Elles marchèrent à grand pas vers le temple et entrèrent en silence dans celui-ci, passant d'une salle à l'autre sans déranger les fidèles et pèlerins qui priaient devant les stèles des saints vénérés à Balmora. Elles arrivèrent dans la grande salle de l'autel sur lequel était posé le Jugement de Véloth et se dirigèrent vers un des autels adjacents sur les côtés, presque cachés à la vue des visiteurs.
Sur l'autel duquel qu'elles approchaient se trouvait un artefact : une masse dwemer aux reflets scintillants, signe qu'elle bénéficiait d'un enchantement magique.
« Je présume qu'il s'agit aussi d'une relique matérielle ? devina Alinor.
— En quelque sorte, oui… »
Almasea souleva la masse avec une prudence révérencieuse, mais ce qui suscita la curiosité de la Bréton fut la mélancolie qui transparaissait de façon flagrante dans les yeux de l'ancienne Main.

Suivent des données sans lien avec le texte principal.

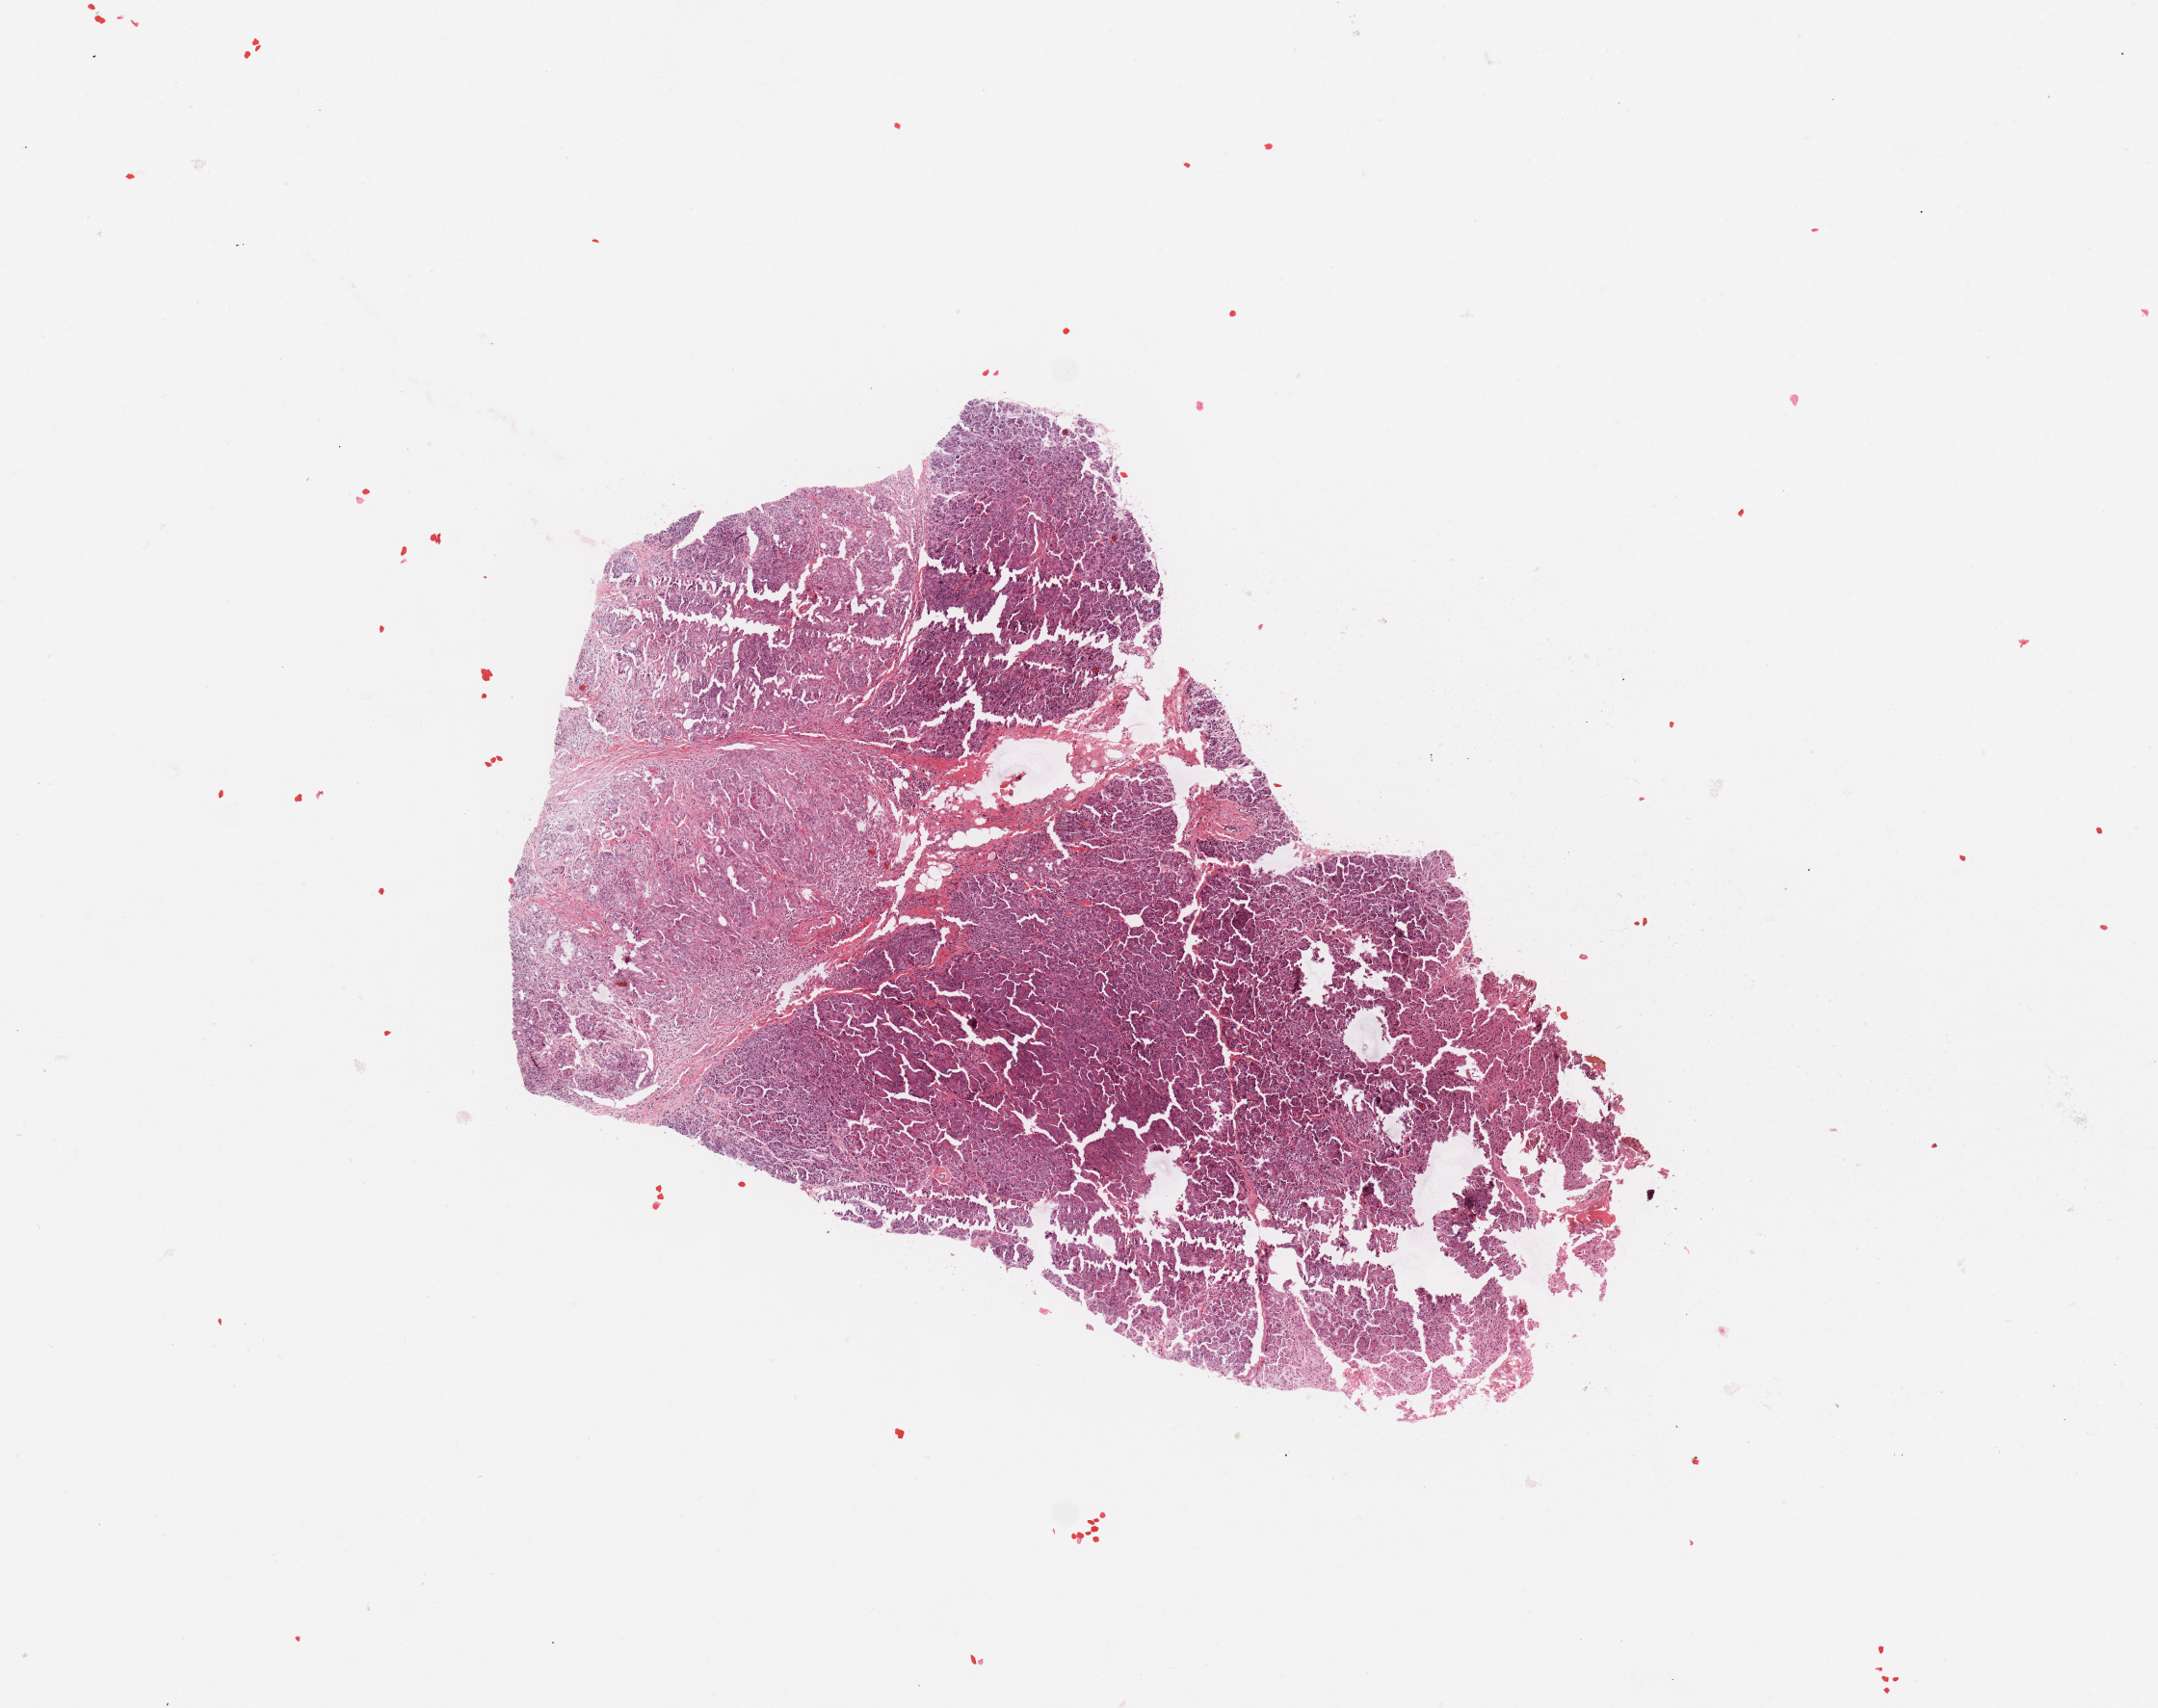
H&E-stained whole-slide image, shown as a low-resolution overview of the whole scanned area (about 8.9 x 7.0 mm, slide scanned at 20x); pancreas, tissue type not recorded.
Patient diagnosis (cohort enrolment): ductal adenocarcinoma (pancreas).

Avant qu'elle ne puisse poser de questions à ce sujet, Almasea continua :
« Beaucoup l'oublient mais Dame Almalexia était aussi une guerrière – ce qui peut paraître… étrange mais découle d'un raisonnement logique des plus simples : aimer amène à se battre pour protéger ce que nous chérissons. C'est une épée à double tranchant, que l'on dresse contre ses adversaires mais à laquelle nous devrons prendre garde pour ne pas nous laisser emporter par l'émotion à moins de nous blesser avec ou, pire, de la briser irréversiblement… »
Elle s'interrompit et secoua la tête avec regret.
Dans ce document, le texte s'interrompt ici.